### Exercise aim
Every entry in the data is to be written out exactly; no picture belongs in the copy.

(Stored records)

....................

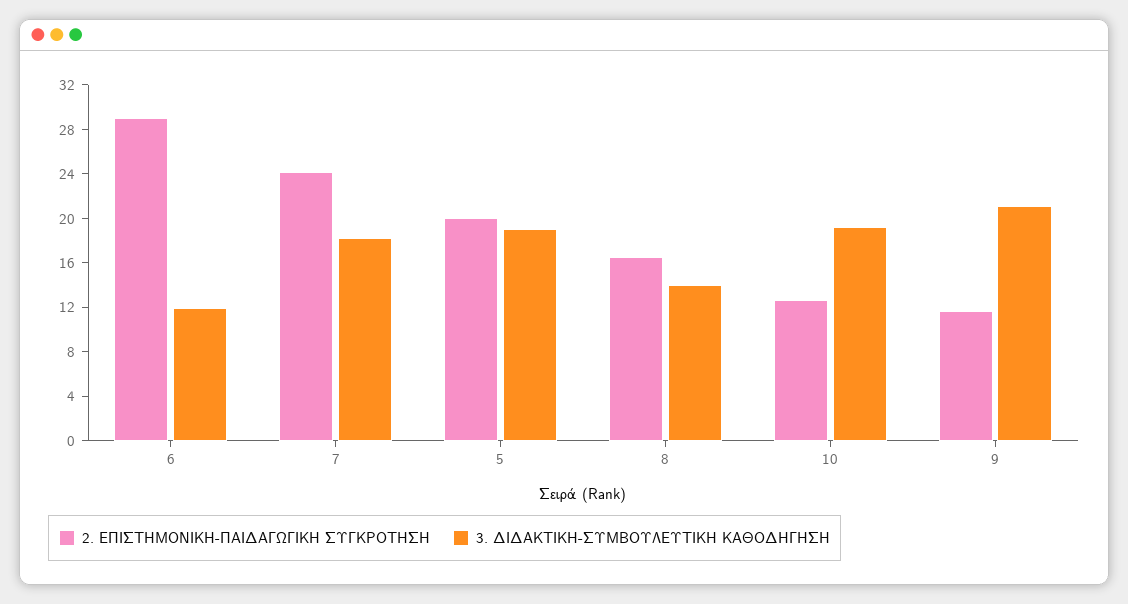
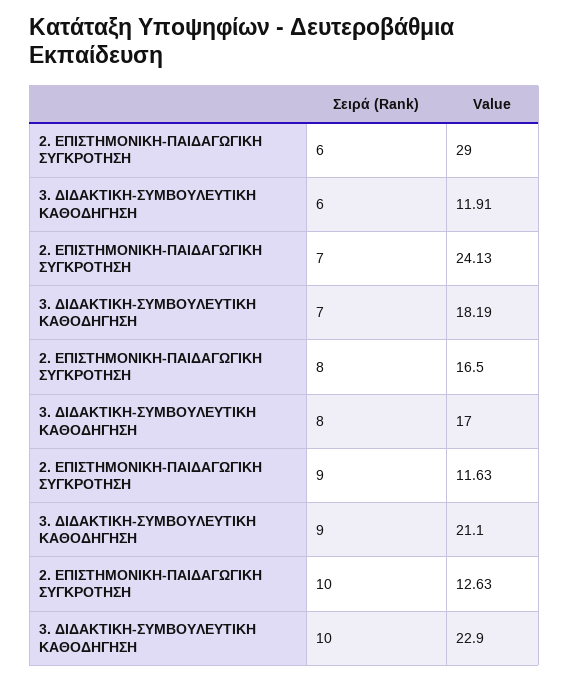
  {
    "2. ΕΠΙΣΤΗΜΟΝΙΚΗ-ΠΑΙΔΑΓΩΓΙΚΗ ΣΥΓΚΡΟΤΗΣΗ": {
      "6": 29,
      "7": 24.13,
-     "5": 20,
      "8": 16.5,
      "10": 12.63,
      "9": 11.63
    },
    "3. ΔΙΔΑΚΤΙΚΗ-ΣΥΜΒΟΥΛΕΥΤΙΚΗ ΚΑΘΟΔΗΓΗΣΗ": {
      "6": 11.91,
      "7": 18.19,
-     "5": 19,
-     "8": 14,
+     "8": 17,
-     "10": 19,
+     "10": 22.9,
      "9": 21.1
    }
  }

....................

### Task answer
  {
    "2. ΕΠΙΣΤΗΜΟΝΙΚΗ-ΠΑΙΔΑΓΩΓΙΚΗ ΣΥΓΚΡΟΤΗΣΗ": {
      "6": 29,
      "7": 24.13,
-     "5": 20,
      "8": 16.5,
      "10": 12.63,
      "9": 11.63
    },
    "3. ΔΙΔΑΚΤΙΚΗ-ΣΥΜΒΟΥΛΕΥΤΙΚΗ ΚΑΘΟΔΗΓΗΣΗ": {
      "6": 11.91,
      "7": 18.19,
-     "5": 19,
-     "8": 14,
+     "8": 17,
-     "10": 19,
+     "10": 22.9,
      "9": 21.1
    }
  }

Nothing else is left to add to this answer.